• **Текст для анализа**
■ ■ ■ ■ ■

Мы видим, таким образом, что до ознакомления с Гельвецием, Ушаков и его друзья совершенно не были знакомы с французским материализмом. Книга Гельвеция была для них истинным откровением, она вывела их из тумана идеалистических теорий, отягчавших бесплодно их умы, и привела к исканию «полезных истин». А «полезные истины», проповедывавшиеся Гельвецием, нам известны уже по предыдущему изложению.
Всю книгу Гельвеция проникает пламенная любовь к человечеству и жгучая ненависть ко всякому угнетению и порабощению. Религия во всех ее видах и деспотизм во всех его формах — его злейшие враги, и в борьбе с ними он возвышается до редкого пафоса, потрясающего и увлекающего. И он не мог не увлечь и не потрясти русских студентов в обстоятельствах их лейпцигской жизни. Он вывел их из тупика, указав выход в изучении человека, на основании морали, рассматриваемой, как физическая наука, и в изучении человеческого общества, рассматриваемого как целое, непрерывно изменяющегееся под влиянием внешней природной среды. Правда, всего Гельвеция они не узнали и не поняли. Гельвеций-атеист оказал на них гораздо меньшее влияние, чем Гельвеций-моралист. Но вина за это ложится не на руских студентов, а на то обстоятельство, что они, во-первых, были русскими, т. е. детьми очень отсталой страны, а, во-вторых, что они учились в Германии, стране хотя и менее отсталой, но, тем не менее, сильно охлаждавшей зной революционных порывов, которыми дышала Франция.

■ ■ ■ ■ ■

• **Материал для проверки**
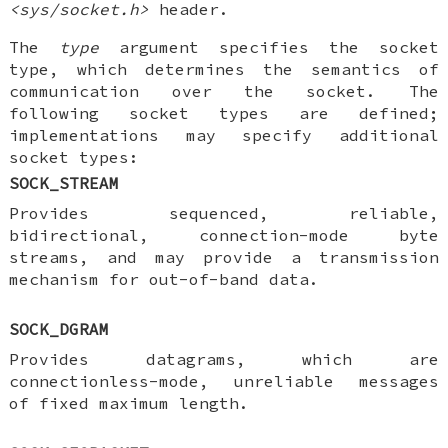
<sys/socket.h>
header.
The
type
argument specifies the socket
type, which determines the semantics of
communication over the socket. The
following socket types are defined;
implementations may specify additional
socket types:
SOCK_STREAM
Provides sequenced, reliable,
bidirectional, connection-mode byte
streams, and may provide a transmission
mechanism for out-of-band data.
SOCK_DGRAM
Provides datagrams, which are
connectionless-mode, unreliable messages
of fixed maximum length.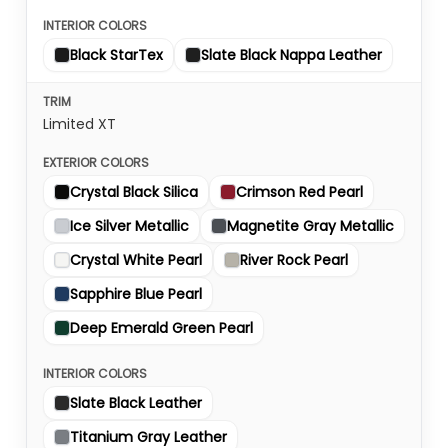
Black StarTex
Slate Black Nappa Leather
Limited XT
Crystal Black Silica
Crimson Red Pearl
Ice Silver Metallic
Magnetite Gray Metallic
Crystal White Pearl
River Rock Pearl
Sapphire Blue Pearl
Deep Emerald Green Pearl
Slate Black Leather
Titanium Gray Leather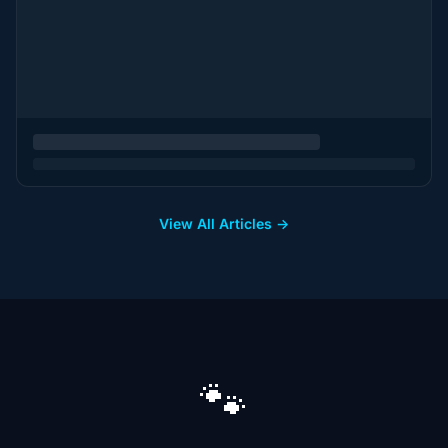
View All Articles →
🐾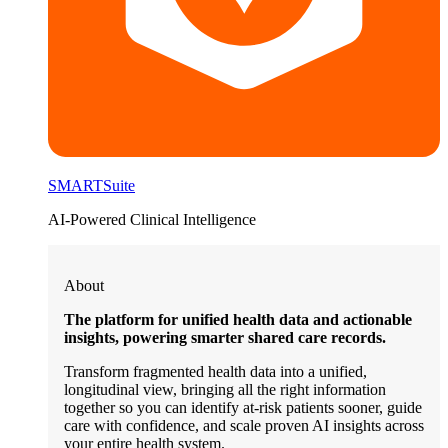
SMARTSuite
AI-Powered Clinical Intelligence
About
The platform for unified health data and actionable
insights, powering smarter shared care records.
Transform fragmented health data into a unified,
longitudinal view, bringing all the right information
together so you can identify at-risk patients sooner, guide
care with confidence, and scale proven AI insights across
your entire health system.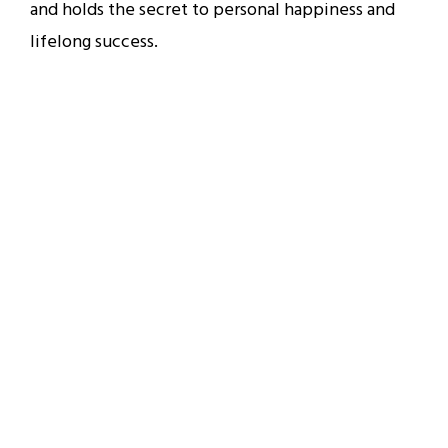
and holds the secret to personal happiness and
lifelong success.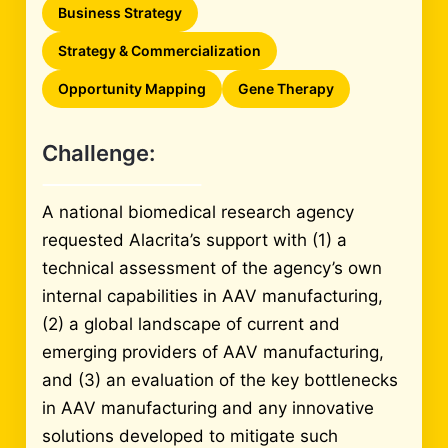
Business Strategy
Strategy & Commercialization
Opportunity Mapping
Gene Therapy
Challenge:
A national biomedical research agency
requested Alacrita’s support with (1) a
technical assessment of the agency’s own
internal capabilities in AAV manufacturing,
(2) a global landscape of current and
emerging providers of AAV manufacturing,
and (3) an evaluation of the key bottlenecks
in AAV manufacturing and any innovative
solutions developed to mitigate such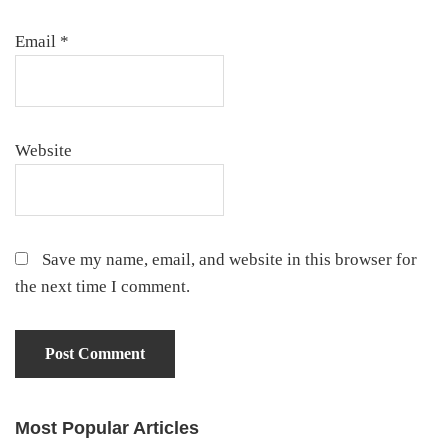
Email
*
Website
Save my name, email, and website in this browser for
the next time I comment.
Most Popular Articles
Primary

■ ■ ■ ■ ■

• **Вопросы к тексту**
#1 Перепишите из текста о Гельвеции отрывок без изменений, начиная со слов «Мы видим, таким» и заканчивая словами «по предыдущему изложению.».
#2 Какой Гельвеций, согласно тексту о Гельвеции, оказал на русских студентов гораздо меньшее влияние?
Этот материал никак не связан с текстом.

• **Ответы по номерам**
#1
Мы видим, таким образом, что до ознакомления с Гельвецием, Ушаков и его друзья совершенно не были знакомы с французским материализмом. Книга Гельвеция была для них истинным откровением, она вывела их из тумана идеалистических теорий, отягчавших бесплодно их умы, и привела к исканию «полезных истин». А «полезные истины», проповедывавшиеся Гельвецием, нам известны уже по предыдущему изложению.

#2 Гельвеций-атеист.